Brief.
Pick out each line of the material below that contains the word "True", and copy those lines.

Materials provided below:

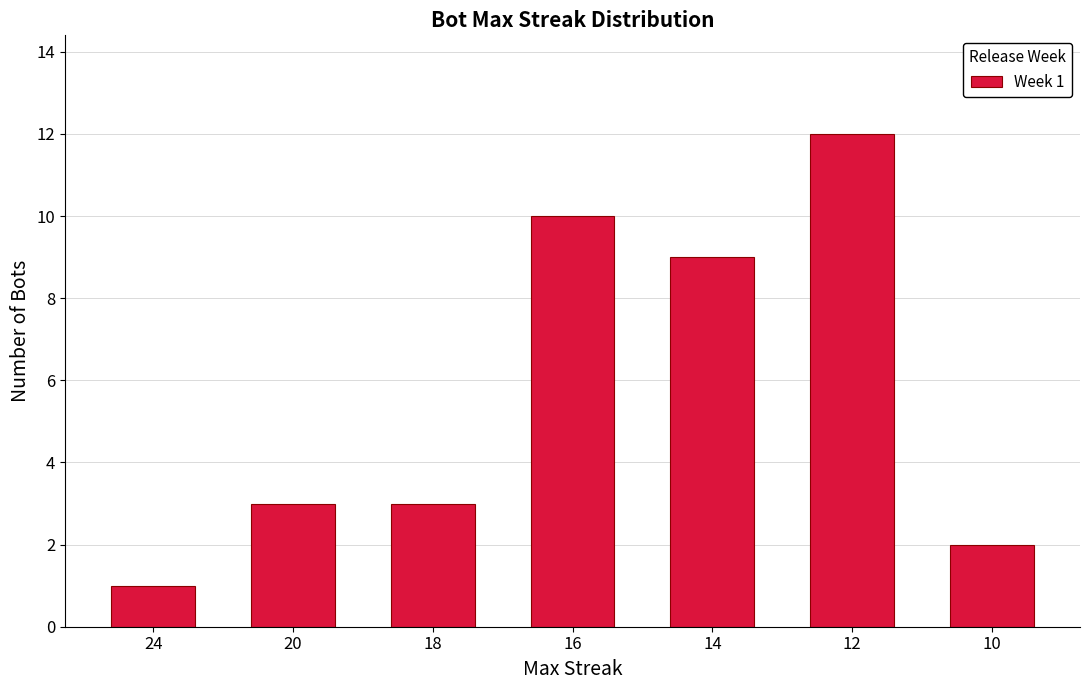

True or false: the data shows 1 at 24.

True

End of Materials provided.
Materials provided below:

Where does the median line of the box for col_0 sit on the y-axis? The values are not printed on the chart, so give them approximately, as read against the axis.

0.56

End of Materials provided.
Materials provided below:

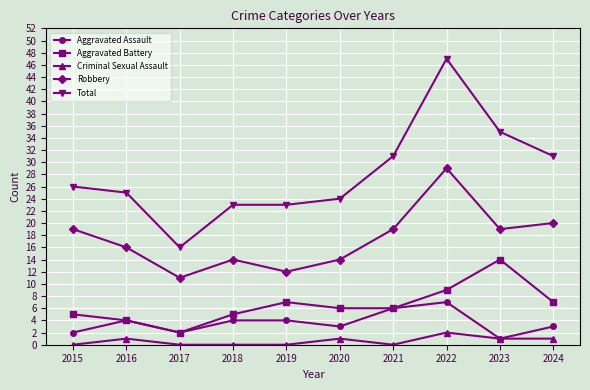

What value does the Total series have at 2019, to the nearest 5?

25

End of Materials provided.

Answer for this exercise.
True or false: the data shows 1 at 24.
True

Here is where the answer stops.